### Problem description
Copy all records exactly, excluding images.

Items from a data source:
#####
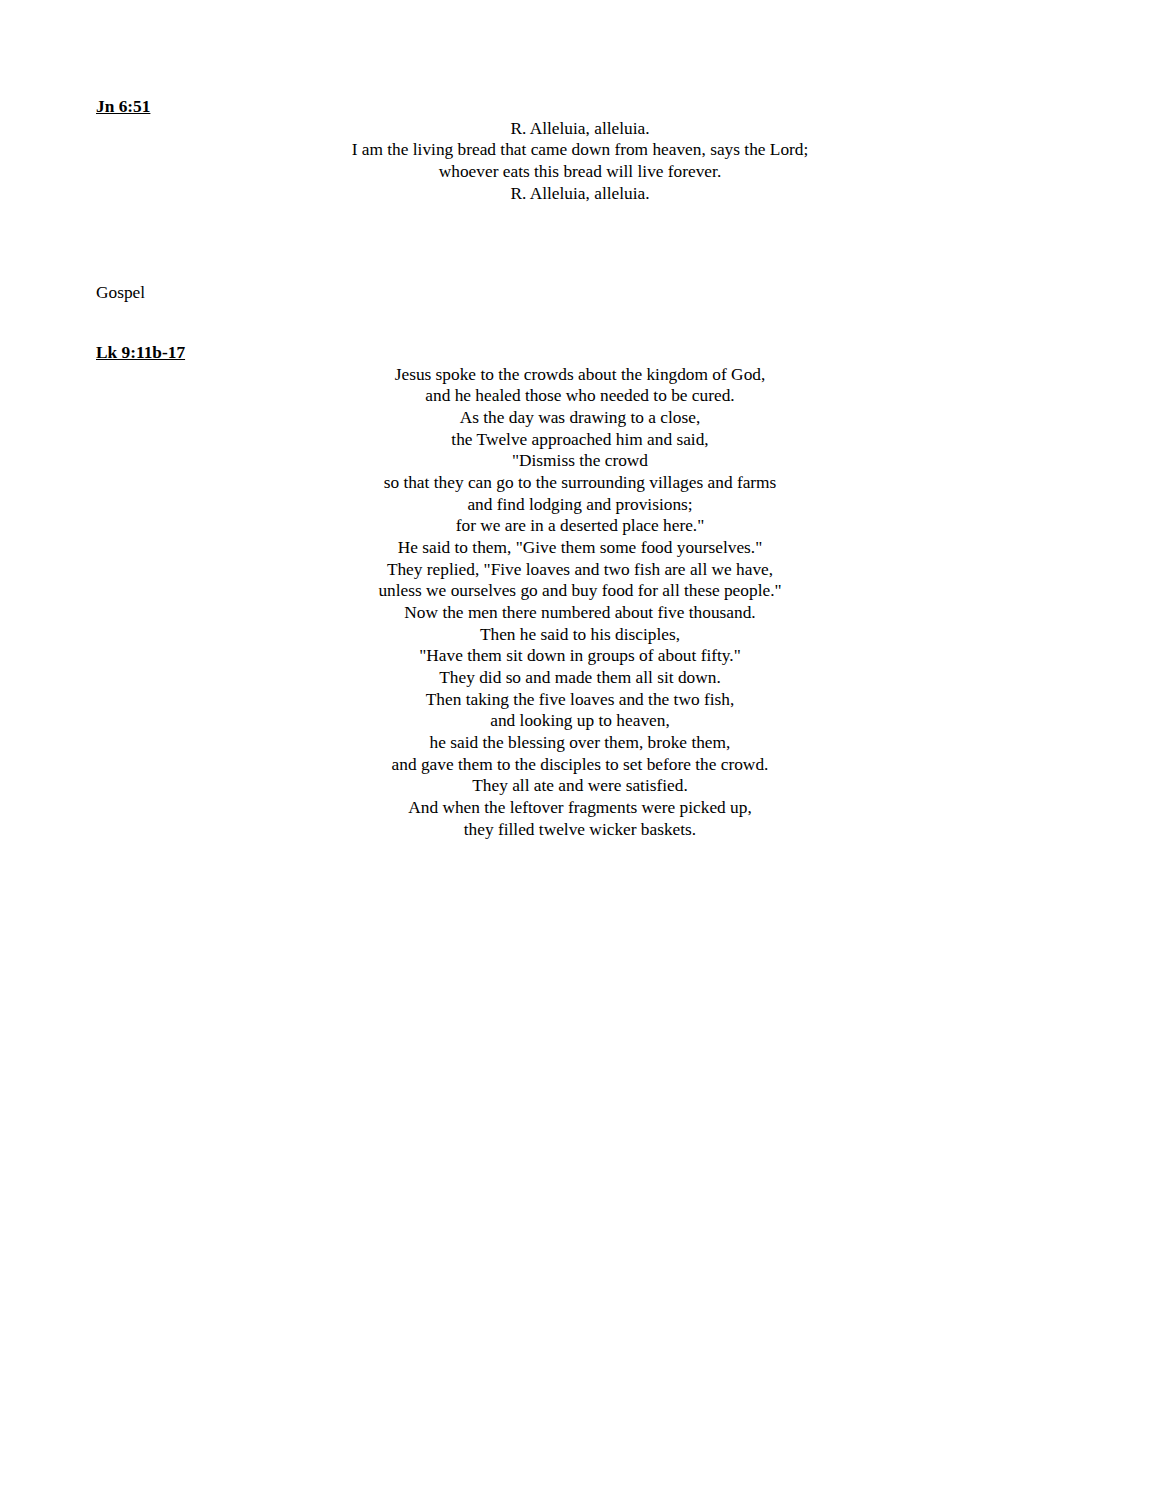Jn 6:51
R. Alleluia, alleluia.
I am the living bread that came down from heaven, says the Lord;
whoever eats this bread will live forever.
R. Alleluia, alleluia.
Gospel
Lk 9:11b-17
Jesus spoke to the crowds about the kingdom of God,
and he healed those who needed to be cured.
As the day was drawing to a close,
the Twelve approached him and said,
"Dismiss the crowd
so that they can go to the surrounding villages and farms
and find lodging and provisions;
for we are in a deserted place here."
He said to them, "Give them some food yourselves."
They replied, "Five loaves and two fish are all we have,
unless we ourselves go and buy food for all these people."
Now the men there numbered about five thousand.
Then he said to his disciples,
"Have them sit down in groups of about fifty."
They did so and made them all sit down.
Then taking the five loaves and the two fish,
and looking up to heaven,
he said the blessing over them, broke them,
and gave them to the disciples to set before the crowd.
They all ate and were satisfied.
And when the leftover fragments were picked up,
they filled twelve wicker baskets.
#####
### Answer box
Jn 6:51
R. Alleluia, alleluia.
I am the living bread that came down from heaven, says the Lord;
whoever eats this bread will live forever.
R. Alleluia, alleluia.
Gospel
Lk 9:11b-17
Jesus spoke to the crowds about the kingdom of God,
and he healed those who needed to be cured.
As the day was drawing to a close,
the Twelve approached him and said,
"Dismiss the crowd
so that they can go to the surrounding villages and farms
and find lodging and provisions;
for we are in a deserted place here."
He said to them, "Give them some food yourselves."
They replied, "Five loaves and two fish are all we have,
unless we ourselves go and buy food for all these people."
Now the men there numbered about five thousand.
Then he said to his disciples,
"Have them sit down in groups of about fifty."
They did so and made them all sit down.
Then taking the five loaves and the two fish,
and looking up to heaven,
he said the blessing over them, broke them,
and gave them to the disciples to set before the crowd.
They all ate and were satisfied.
And when the leftover fragments were picked up,
they filled twelve wicker baskets.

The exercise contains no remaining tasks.